Before founding this new company, she was the co-founder and Executive Director of Seth Godin's altMBA, growing altMBA from from zero to 550 cities in 45 countries in three years. She then spent almost 3 years building, launching, and growing cohort-based courses based on this experience, including Professor Scott Galloway's Strategy Sprint, Write of Passage by David Perrell, and more.
Wes had deep domain expertise on cohort-based courses, and a network of creators and entrepreneurs who either had built cohort-based courses before or who might be interested in building them in the future.
The highest leverage use of Wes’ existing entrepreneurial assets I could possibly imagine is building a platform for cohort-based courses. You can see in her announcement tweet thread how deep her domain expertise is on cohort-based learning (which I’m sure is part of why First Round invested).


Wes’ example goes beyond what VCs often talk about as “founder/market fit,” which is when founder is building something in a market they understand deeply.
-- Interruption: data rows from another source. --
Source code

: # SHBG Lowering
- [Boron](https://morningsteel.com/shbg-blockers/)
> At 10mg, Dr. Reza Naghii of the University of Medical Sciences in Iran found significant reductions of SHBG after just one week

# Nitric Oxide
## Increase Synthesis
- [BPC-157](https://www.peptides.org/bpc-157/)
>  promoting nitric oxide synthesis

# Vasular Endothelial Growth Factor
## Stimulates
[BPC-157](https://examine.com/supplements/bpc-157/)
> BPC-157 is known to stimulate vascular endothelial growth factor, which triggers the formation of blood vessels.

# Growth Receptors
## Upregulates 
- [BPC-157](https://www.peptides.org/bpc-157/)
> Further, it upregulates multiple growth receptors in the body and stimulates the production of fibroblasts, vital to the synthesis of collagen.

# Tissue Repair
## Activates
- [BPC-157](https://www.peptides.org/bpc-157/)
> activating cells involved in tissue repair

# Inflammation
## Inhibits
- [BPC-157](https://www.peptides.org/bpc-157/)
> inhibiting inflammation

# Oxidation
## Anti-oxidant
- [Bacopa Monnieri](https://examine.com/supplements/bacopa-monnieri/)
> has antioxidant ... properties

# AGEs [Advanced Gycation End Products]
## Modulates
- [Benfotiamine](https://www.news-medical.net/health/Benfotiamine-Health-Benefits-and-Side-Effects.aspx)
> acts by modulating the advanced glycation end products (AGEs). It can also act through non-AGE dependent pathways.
Wes is an example of both founder/product fit (cohort-based courses) and founder/market fit (experts/instructors who want to scale their instruction). You can see this incredible alignment manifest when Wes shares a tweet that references her experience building cohort-based courses to promote a new cohort-based course on how to build a cohort-based course, powered by her cohort-based course platform.


While it’s very possible that Wes’ startup will have to make some pivots along the way to find true product/market-fit, they started on second base with a compelling thesis behind the product and early adopters, which increases the chances and speed at which they may be able to find product/market fit.
In the hunt for product/market fit, we can ensure we’re building a life we want to build while accelerating the path towards product/market fit. We just have to think about ourselves with the same consideration as we do traditional factors like market size or level of pain with the status quo.